Over-expression of a mutant copper, zinc (Cu,Zn)-superoxide dismutase (SOD) in the SODG93A mouse induces ALS and has become the most widely used laboratory animal model of neurodegeneration. However, no pharmaceutical agent in 20 years has extended lifespan by more than a few weeks. The Copper-Chaperone-for-SOD protein (CCS) encoded by the mouse Ccs gene completes the maturation of SOD by inserting copper.
Paradoxically, human CCS coded for by the CCS gene causes mice co-expressing mutant SODG93A to die within two weeks of birth. Authors in the present report [attached] postulated that co-expression of CCS might create copper deficiency in the spinal cord. Therefore, they treated these pups co-expressing mutant SODG93A with the PET-imaging agent CuATSM––which is known to deliver copper into the central nervous system within minutes. CuATSM prevented the early mortality of CCSxSOD mice, while markedly increasing the Cu,Zn-SOD protein in their ventral spinal cord. Remarkably, continued treatment with CuATSM extended the survival of these mice by an average of 18 months. When CuATSM treatment was stopped, these mice developed ALS-related symptoms and died within 3 months.

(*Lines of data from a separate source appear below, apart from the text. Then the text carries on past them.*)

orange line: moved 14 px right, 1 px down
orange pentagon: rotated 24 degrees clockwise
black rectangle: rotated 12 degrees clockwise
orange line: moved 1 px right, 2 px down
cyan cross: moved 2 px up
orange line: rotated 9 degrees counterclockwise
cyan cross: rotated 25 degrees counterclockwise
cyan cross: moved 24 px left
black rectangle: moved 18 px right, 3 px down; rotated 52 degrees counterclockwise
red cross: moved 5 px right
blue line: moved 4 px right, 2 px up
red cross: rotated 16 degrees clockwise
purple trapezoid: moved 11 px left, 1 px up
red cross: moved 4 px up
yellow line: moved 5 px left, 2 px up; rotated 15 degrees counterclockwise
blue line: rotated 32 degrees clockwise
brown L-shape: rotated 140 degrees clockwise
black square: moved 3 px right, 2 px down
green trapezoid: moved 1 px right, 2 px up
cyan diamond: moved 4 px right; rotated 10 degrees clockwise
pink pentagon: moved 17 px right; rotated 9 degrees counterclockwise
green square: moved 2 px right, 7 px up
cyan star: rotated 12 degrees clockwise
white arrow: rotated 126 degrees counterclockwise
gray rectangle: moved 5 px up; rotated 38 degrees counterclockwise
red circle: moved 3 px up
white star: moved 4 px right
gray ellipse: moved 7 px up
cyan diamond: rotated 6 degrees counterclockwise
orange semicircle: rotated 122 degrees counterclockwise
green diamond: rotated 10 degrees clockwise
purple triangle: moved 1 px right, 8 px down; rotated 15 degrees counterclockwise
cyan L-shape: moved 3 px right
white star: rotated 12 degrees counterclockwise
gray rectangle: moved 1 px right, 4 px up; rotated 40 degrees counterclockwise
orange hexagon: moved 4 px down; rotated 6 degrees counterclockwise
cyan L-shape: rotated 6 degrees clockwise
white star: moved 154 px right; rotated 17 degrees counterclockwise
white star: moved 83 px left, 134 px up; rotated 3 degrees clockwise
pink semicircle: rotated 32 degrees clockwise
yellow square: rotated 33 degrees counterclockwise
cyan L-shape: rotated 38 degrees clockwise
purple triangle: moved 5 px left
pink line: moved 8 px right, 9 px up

Restoring CuATSM treatment could rescue these mice after they became symptomatic, providing a means to start and stop disease progression.
All ALS patients also express human CCS, raising the hope that familial SOD ALS patients might respond to CuATSM treatment similarly to the CCS x SODG93A mice. Clinical trials have not yet been reported but most likely are underway.